WHAT IS ASKED
Reproduce every line of the following records word for word, leaving out the pictures.

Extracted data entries
--*--
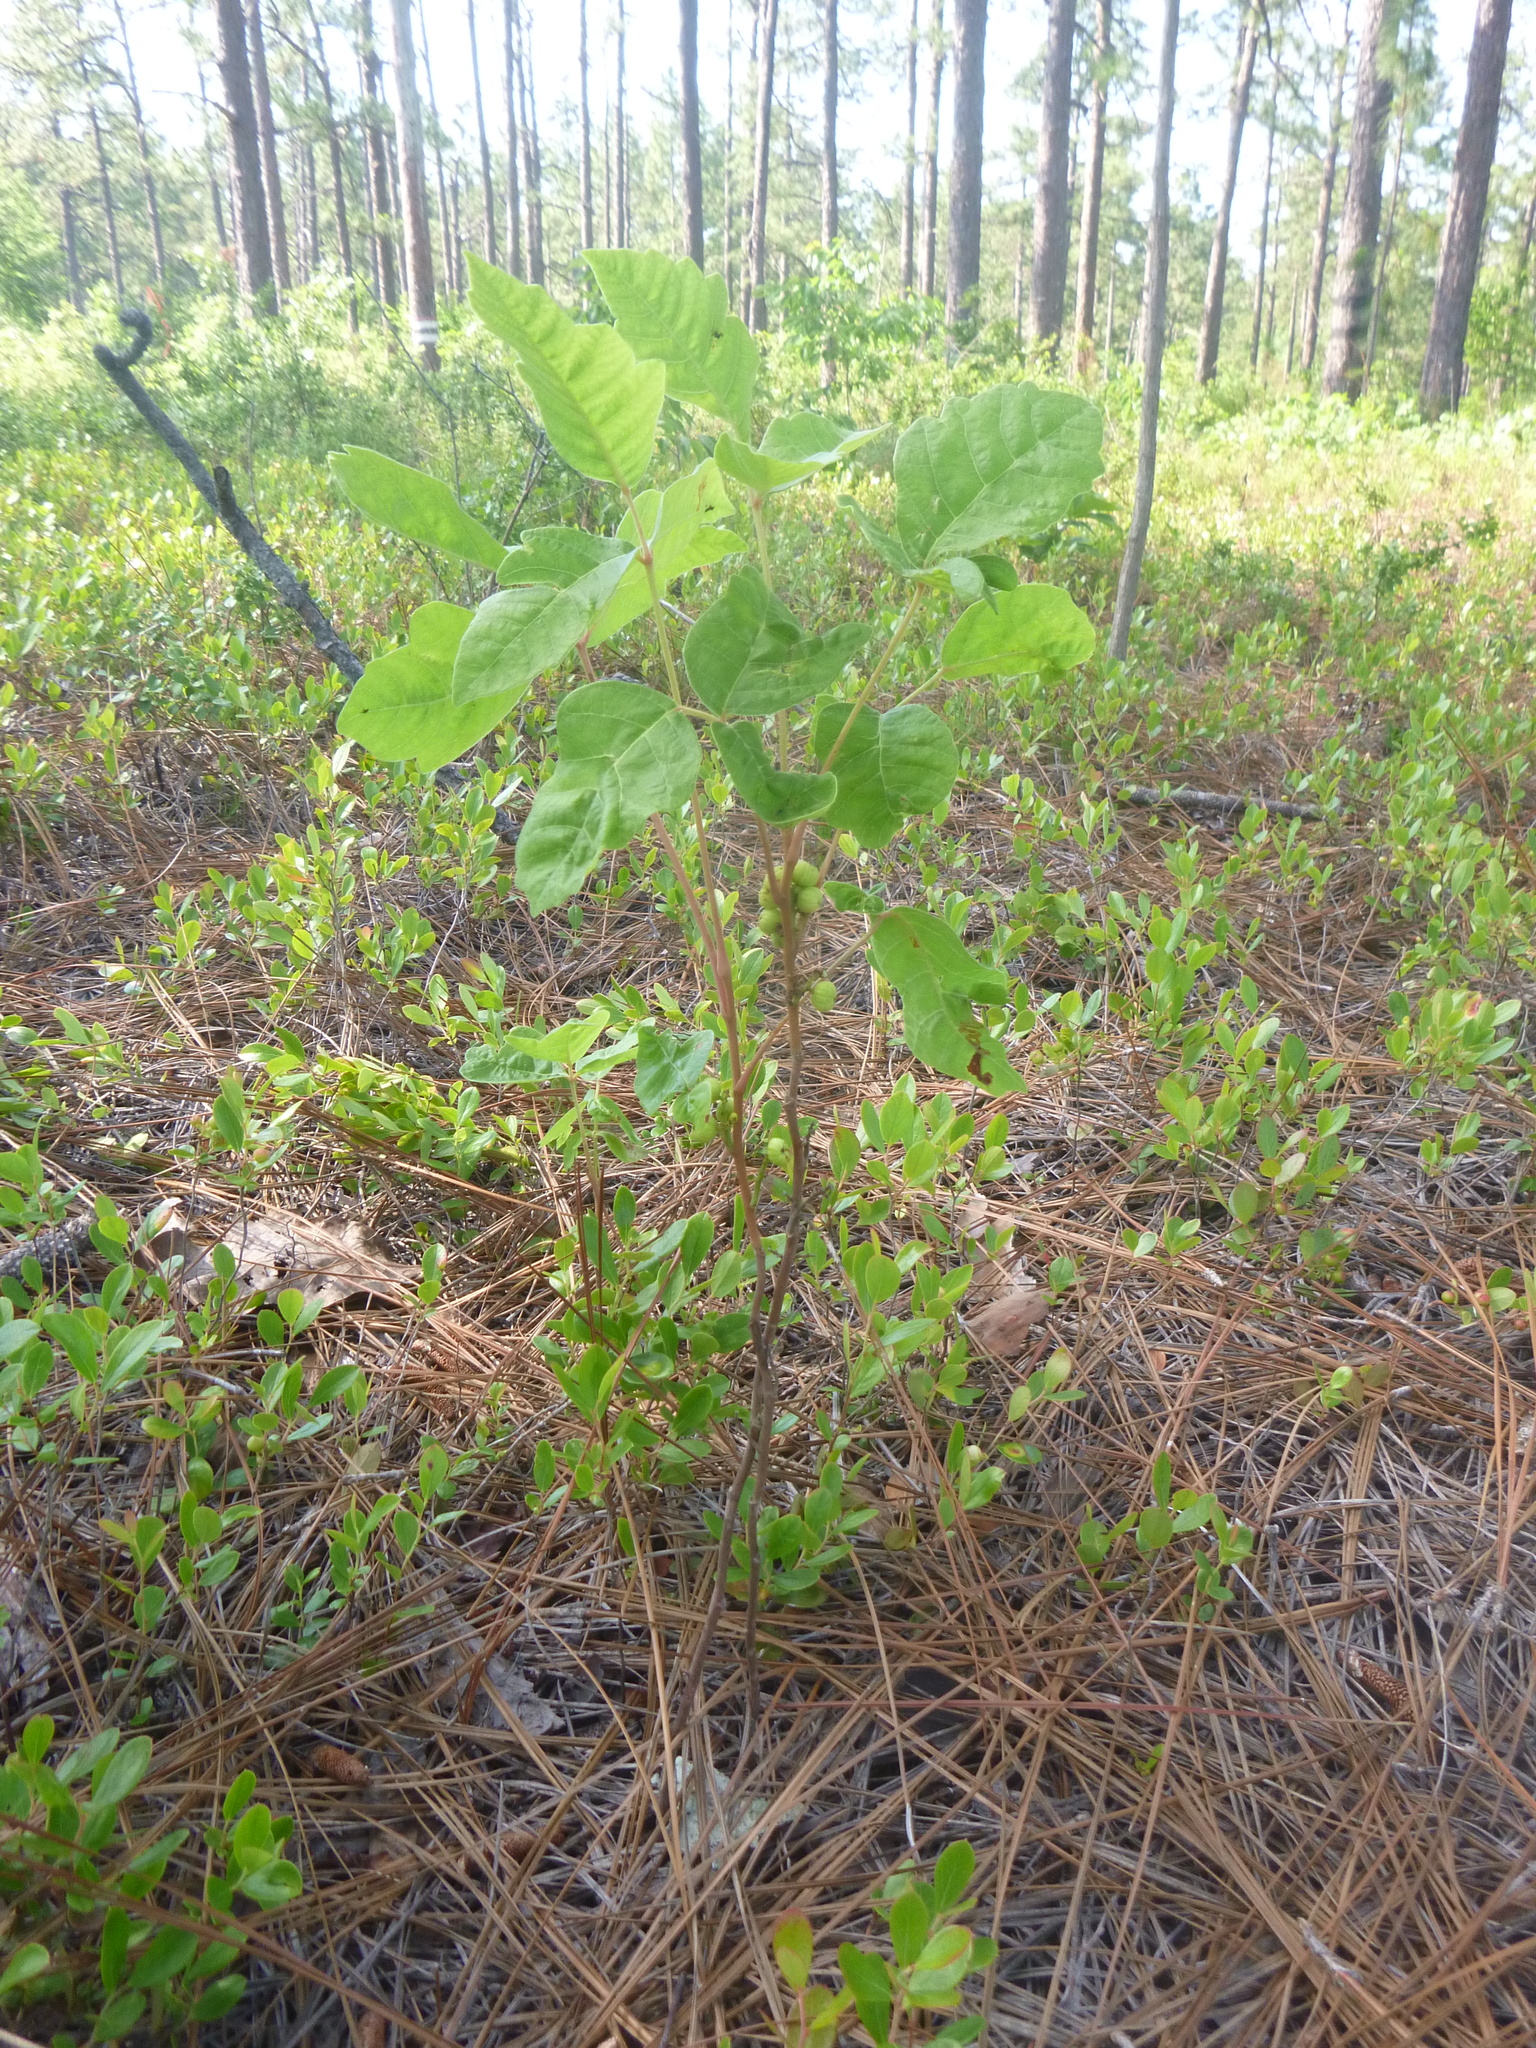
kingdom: Plantae
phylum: Tracheophyta
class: Magnoliopsida
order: Sapindales
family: Anacardiaceae
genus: Toxicodendron
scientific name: Toxicodendron pubescens
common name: Eastern poison-oak
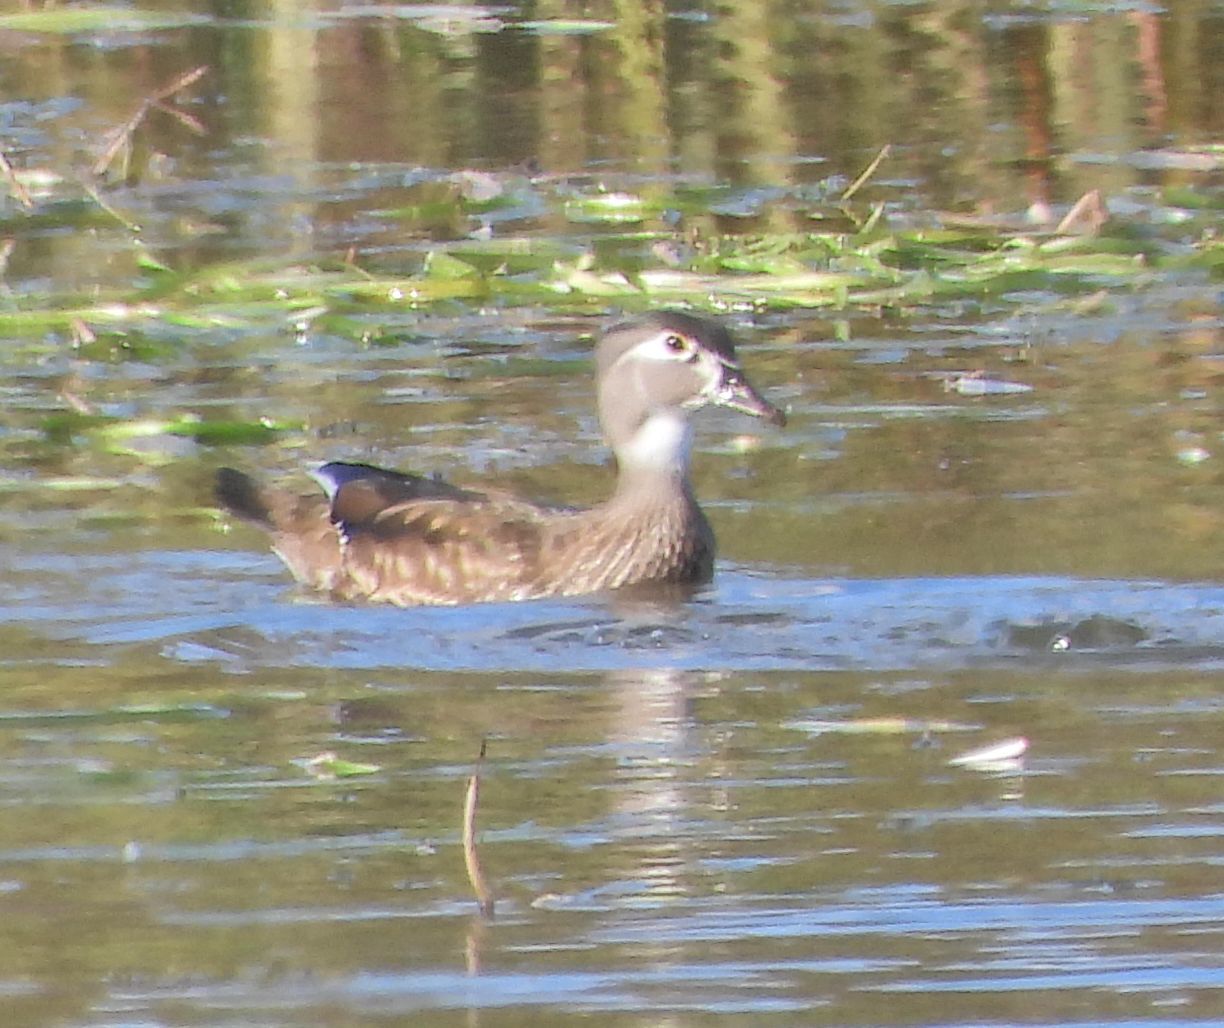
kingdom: Animalia
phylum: Chordata
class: Aves
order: Anseriformes
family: Anatidae
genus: Aix
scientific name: Aix sponsa
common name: Wood duck
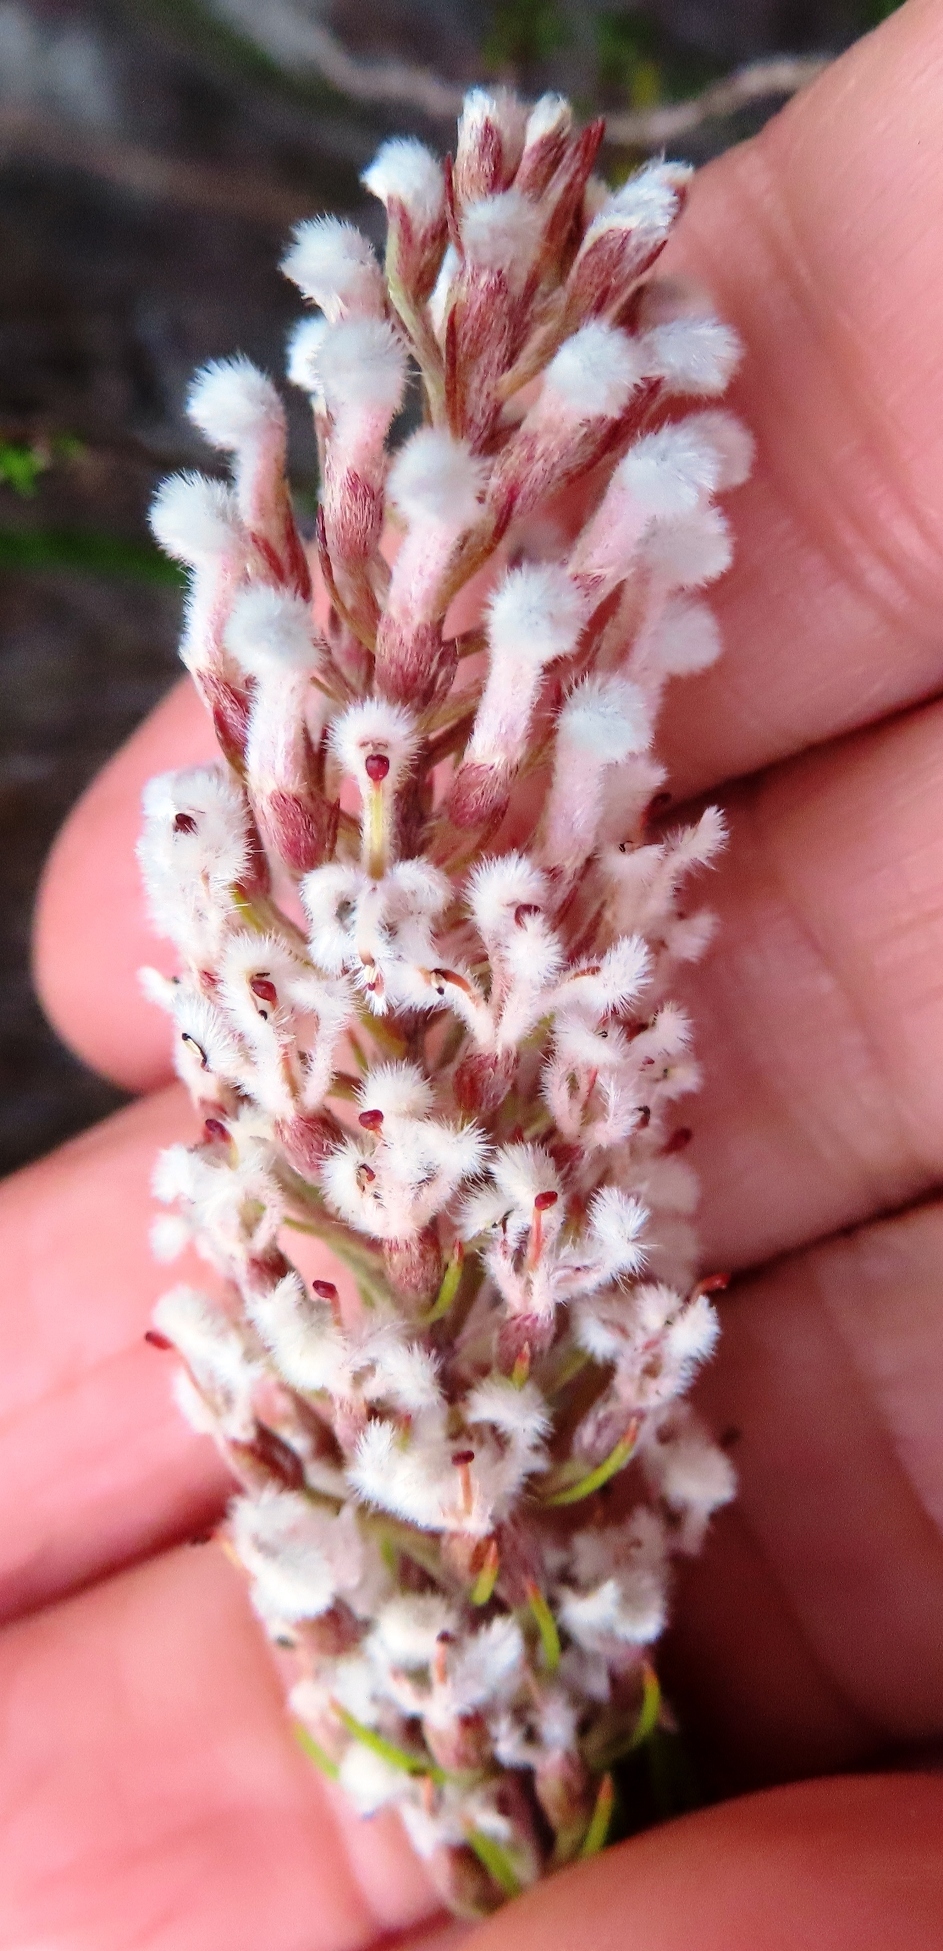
--*--
WRITTEN RESPONSE
kingdom: Plantae
phylum: Tracheophyta
class: Magnoliopsida
order: Sapindales
family: Anacardiaceae
genus: Toxicodendron
scientific name: Toxicodendron pubescens
common name: Eastern poison-oak
kingdom: Animalia
phylum: Chordata
class: Aves
order: Anseriformes
family: Anatidae
genus: Aix
scientific name: Aix sponsa
common name: Wood duck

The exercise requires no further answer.